A construction brief was advertised in 2015 to plan and oversee the preservation, restoration, reconstruction and adaptation of the space – to international conservation standards.
The structural soundness of the building was of particular concern. Part of the building first collapsed in 1815, and there were various other collapses over the years, most recently in 2012. Although renovations to the building were to be conducted with minimal impact to its historic integrity, it was necessary to introduce a robust steel frame to secure its historic core.
KEY DECISIONS: RESTORATION OF FAÇADE
- Retain small windows below pediment – one of many layers in the building’s history
- Do not reinstate window shutters to save costs
- Retain original entrance porch; replace fiberglass canopy with authentic lead
- Restore massive carved teak doors on ground floor
- Work on pediment limited to specialist restoration work with original materials
Over the years, its various occupants carried out various modifications to the Old Granary. They took pragmatic building decisions, not always using the same building materials, or bothering about such niceties as matching window sizes.
Some of the renovations were quirkier than others; for example, a mezzanine floor was added when the building was converted into the custom’s house, cutting the showpiece façade window in two. One of the strangest touches, when the Desmond & Leah Tutu Legacy Foundation first saw the building, was an open-plan toilet in the main foyer!

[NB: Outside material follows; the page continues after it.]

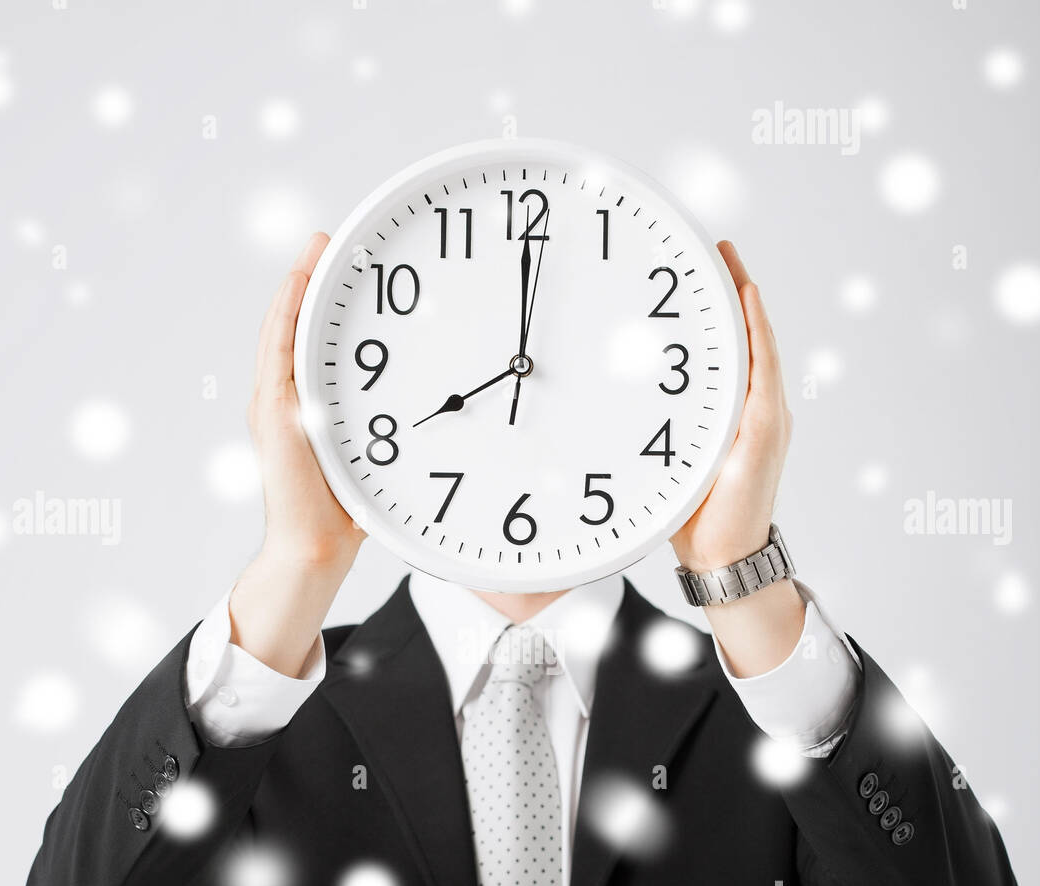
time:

The Foundation and City agreed to a restoration philosophy that re-imagined existing space, as far as possible, rather than breaking things down and starting from scratch.
Walls of glass are used to create office and archiving accommodation, maximising natural light and enabling one to visualise the original sizes and shapes of the building. Suitable environmental control and lighting technologies are retro-fitted without interfering with the building’s original structural integrity.
Downstairs, at street level, modern exhibition spaces have been created, framed by old brick walls and curious windows and entrance ways.
There are a few modern building touches such as a new glass walkway on the Longmarket Street side, and the introduction of lifts, not least to comply with safety and security regulations.
The restored Old Granary complex comprises a total of 4 200 square metres of leasable office space, with nearly half of the space used by the Foundation. In March 2017, the complex was declared a provincial heritage site.
There is a huge sense of irony that this building that once symbolised colonial advance and the subjugation of indigenous people is now in the hands of a foundation representing the legacy of one of the foremost exponents of post-colonial, post-apartheid thought.
God has a wonderful sense of humour.